Australia's fairy circles
Scientists are debating the cause of "fairy circles" in Australia’s dry grasslands. While some researchers believe the mysterious circular patches are the result of termite nests, others think they can be explained by competition for scarce water among plants.
Once only found in southern Africa, fairy circles were identified in Australia earlier this year in landscapes like this one, near Kintore in the Northern Territory. [Read the full story on the Australian fairy circles]
The barren circles surrounded by rings of grass are notable in that they repeat quite regularly in a geometric pattern.

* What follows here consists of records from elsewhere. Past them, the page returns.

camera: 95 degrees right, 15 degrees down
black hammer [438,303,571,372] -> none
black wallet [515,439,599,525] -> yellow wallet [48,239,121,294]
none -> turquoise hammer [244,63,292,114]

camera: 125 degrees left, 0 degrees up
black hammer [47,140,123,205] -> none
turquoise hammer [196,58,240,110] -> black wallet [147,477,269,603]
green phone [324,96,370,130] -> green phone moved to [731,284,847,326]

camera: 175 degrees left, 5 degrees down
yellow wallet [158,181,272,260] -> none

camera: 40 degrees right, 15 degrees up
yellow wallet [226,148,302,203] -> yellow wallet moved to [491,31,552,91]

The research team that first described Australia's fairy circles attributed the shapes to water competition.
Or termite homes?
But a team of local researchers led by ecologist Fiona Walsh now claims the dry, sunbaked patches of soil are left behind by termites.
Walsh and her colleagues observed that indigenous people in the region have used such termite surfaces almost like a kitchen bench to prepare foods.
Old kitchen counters
Artifacts like pestles, pounding stones, grinding stone fragments and other food prep tools have survived for decades on these termite "pavements," long after being left behind by Martu people.
Circles from above
Some satellite images revealed quite striking patterns of circles in the spiky spinifex grass.
What lies beneath
Walsh and her colleagues dug below some of the circles to test their theory that the hardened dry surfaces were actually left behind by termite nests.
Termites were here
Their excavations revealed that the concreted surfaces had been made by termites above underground chambers carved out by termites.
Termites mix saliva, feces and soil to form this hard soil matrix, and the result is a pavement that can be quite tough. According to some estimates, one 2-meter (6.5-foot) diameter termite pavement would be equivalent to about three wheelbarrow loads of concrete.